DIRECTIVE: Format the lines below as a Markdown table with the columns "Row" and "Line," giving each row a number and one line. Omit the blank lines and the pictures.

*** PROVIDED DATA Section Begins ***

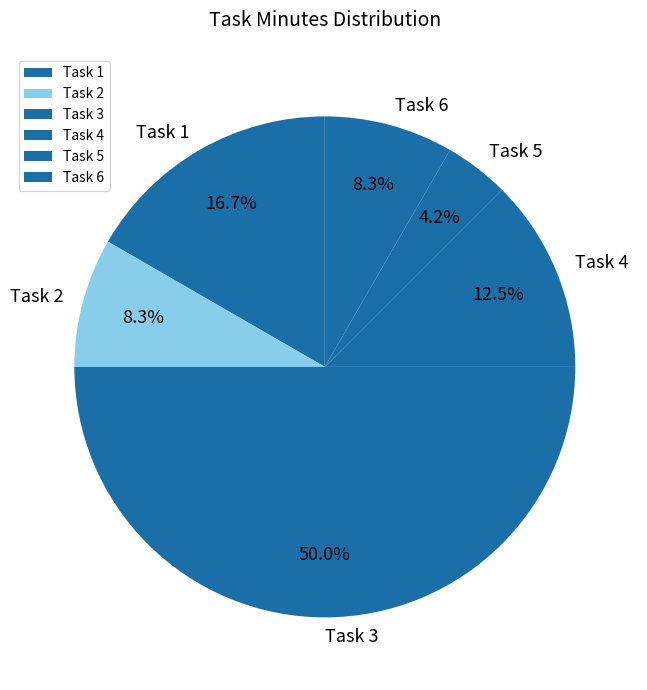

What is the total percentage of Task 6 and Task 4?

20.8%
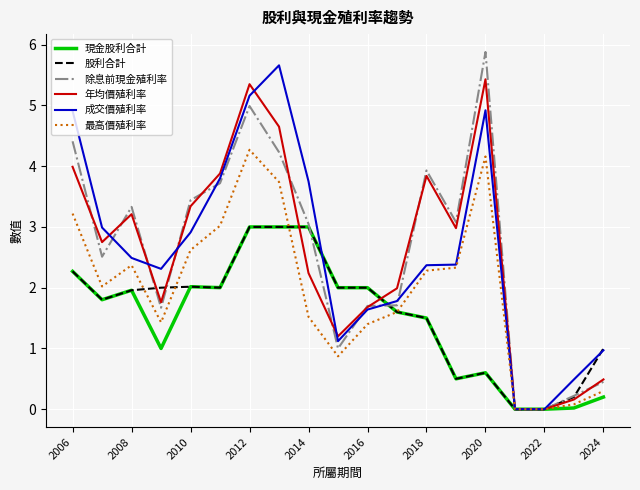

What is the total value across all series at 2012?

25.8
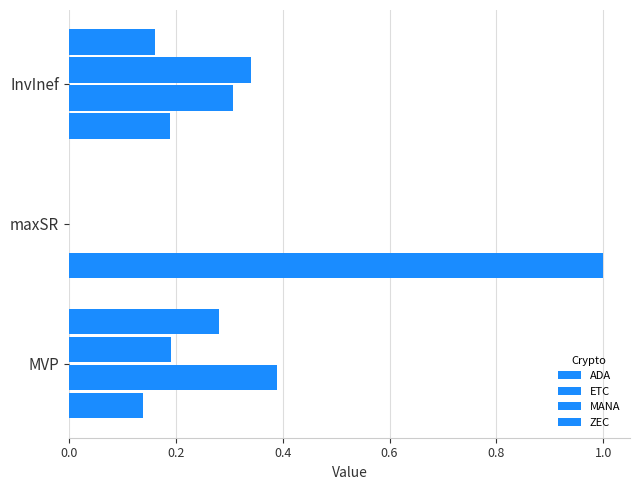

How many series are shown in this chart?

4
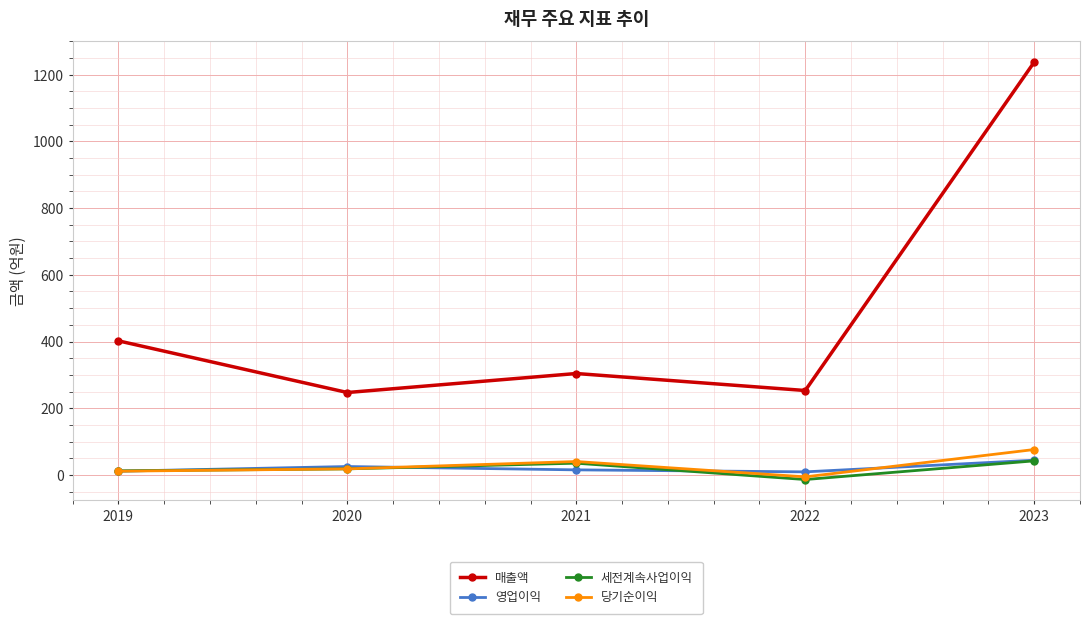

Which series changed the most between 2019 and 2023?

매출액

*** PROVIDED DATA Section Ends ***

ANSWER BOX:
| Row | Line |
|---|---|
| 1 | What is the total percentage of Task 6 and Task 4? |
| 2 | 20.8% |
| 3 | What is the total value across all series at 2012? |
| 4 | 25.8 |
| 5 | How many series are shown in this chart? |
| 6 | 4 |
| 7 | Which series changed the most between 2019 and 2023? |
| 8 | 매출액 |